Well the blog should be up and running now.  Any more technical glitches will just have to wait until I get home.  I know that once we set foot back in Ireland it’ll be back to madness.  The Courts are back on October 6th so I’m back in the day job.  Sharon Collins and Essam Eid will be putting in an appearance on the 8th and that’s when the circus will really get started.

There have always been high profile cases through the Irish courts but since Joe O’Reilly was sentenced in July 2007 there has been one after the other.  Anton Mulder, Brian Kearney, John O’Brien all came before the Collins, Eid trial and all can still sell papers today months after their various convictions and acquittals.  We have moved without noticing it into a time where criminal trials are hyped almost as much as Hollywood films in the Irish media.  I should know.  To a certain extent my job depends on it!

Collins and Eid is a special case though – and I’m not just saying that because I’ve written a book on it.  The fact that no one died and proceedings had more than a tinge of farce to them meant that this was less of a guilty pleasure than the family tragedies that normally hit the headlines.  That’s not to say that people weren’t hurt as a result of these proceedings, it’s simply that we didn’t have to listen to the post mortems of their grief in quite the same way.

There’s also been a delayed conclusion.  With a murder trial there is only one possible sentence on conviction.  As soon as that verdict is handed down whoever’s in the dock knows they are about to start a life sentence and an appeal will be formally refused.  With conspiracy to murder there is a need for a separate sentencing as no fixed penalty has been set out.  So we will all gather on October 8th and wait with Collins and Eid to hear their fate and there will be headlines and TV programmes and books and some people will wonder publicly whether the whole things has perhaps all got a bit too much.
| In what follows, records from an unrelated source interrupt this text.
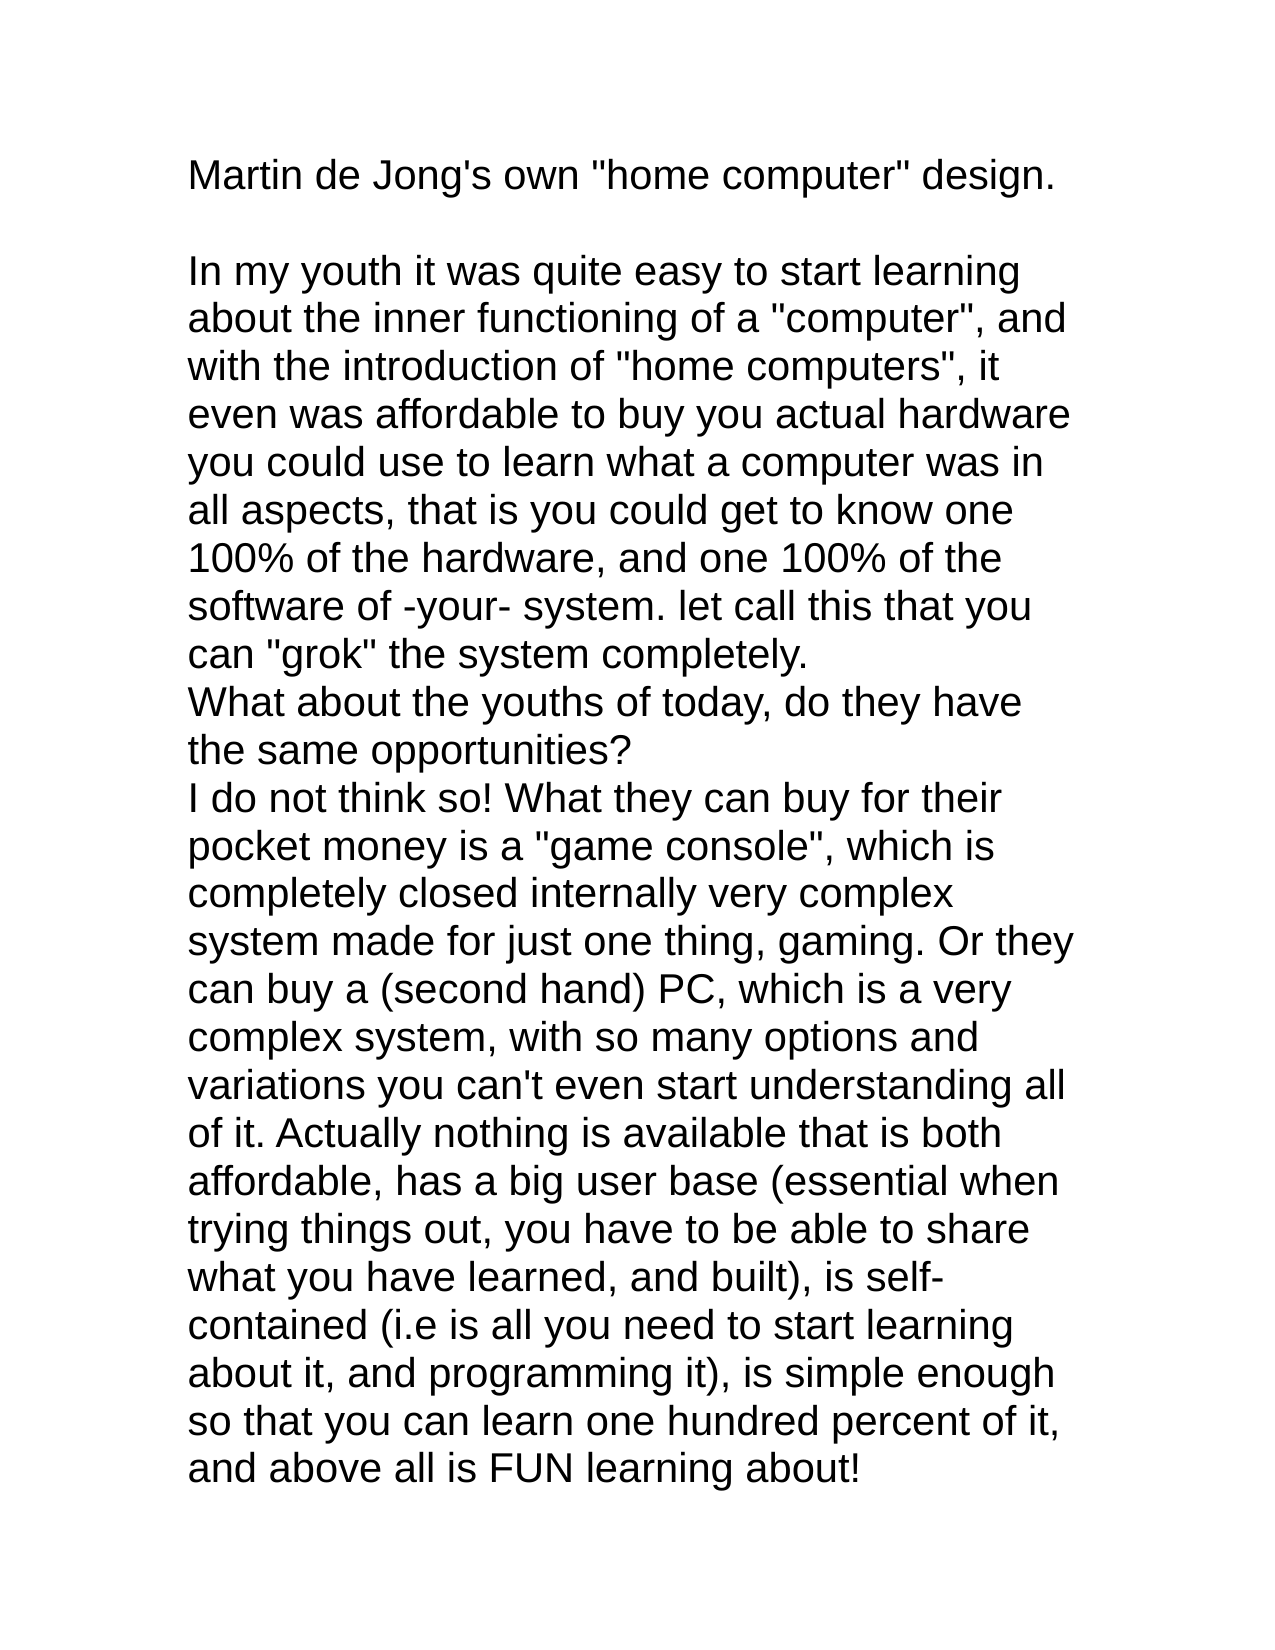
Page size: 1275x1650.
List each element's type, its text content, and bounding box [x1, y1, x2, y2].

text Martin de Jong's own "home computer" design. [187, 150, 1087, 198]
text I do not think so! What they can buy for their pocket money is a "game console", which is completely closed internally very complex system made for just one thing, gaming. Or they can buy a (second hand) PC, which is a very complex system, with so many options and variations you can't even start understanding all of it. Actually nothing is available that is both affordable, has a big user base (essential when trying things out, you have to be able to share what you have learned, and built), is self-contained (i.e is all you need to start learning about it, and programming it), is simple enough so that you can learn one hundred percent of it, and above all is FUN learning about! [187, 773, 1087, 1492]
text What about the youths of today, do they have the same opportunities? [187, 677, 1087, 773]
text In my youth it was quite easy to start learning about the inner functioning of a "computer", and with the introduction of "home computers", it even was affordable to buy you actual hardware you could use to learn what a computer was in all aspects, that is you could get to know one 100% of the hardware, and one 100% of the software of -your- system. let call this that you can "grok" the system completely. [187, 246, 1087, 677]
But in the meantime, I’m on holiday.  When I was a student in Bordeaux I always daydreamed of returning one day to work on a book.  Now as I sit by the window in our rented apartment gazing out of the window onto all the old yellow stone leaving it to the very last moment before I get ready to go out to dinner with the husband I’m conscious of how close I came to that.  The book may have actually been written in Dublin but I still don’t have an end for it, and won’t until that sentence.  So I’m technically still writing it.  Looking back over this post though, the sun’s playing havoc with my syntax and sprouting flourishes in every clause that probably shouldn’t even be there.

There’s a church here called St Pierre, not far from our apartment.  It’s a quiet little church, all vaulted ceilings and candles.  To the right of the door there’s a statue of a saint I’d never heard of – Ste Expedite.  The statue is of a very pretty Roman legionary holding a cross that says Hodie, the Latin for hello and stamping on a crow that’s cawing Cras meaning tomorrow.  He’s big in Chile and New Orleans apparently.  He’s also the patron saint of procrastinators, and computer hackers.

I discovered all this when I googled him after we’d wandered in to avoid the heat of the afternoon sun.  There’s also some doubt about whether he actually existed or whether he was simply some random bones that had been labelled expedis, basically First Class Post, when they were shipped out to some French speaking nuns for cataloguing.  But Rome decided to give him the benefit of the doubt.

Ste Expedite seems a very appropriate saint for this current endeavour.  I’ve certainly done my fair share of procrastinating and I like the idea he may or may not have existed, rather like Sharon Collins’ alibi, Maria Marconi.  There’s even computer hackers in there as well.

Well I’ve rambled enough.  There’s an evening going on out there that I’m ignoring and the husband is looking a little irritated.  I should probably try to focus on actually having a holiday before there’s no more time for procrastination.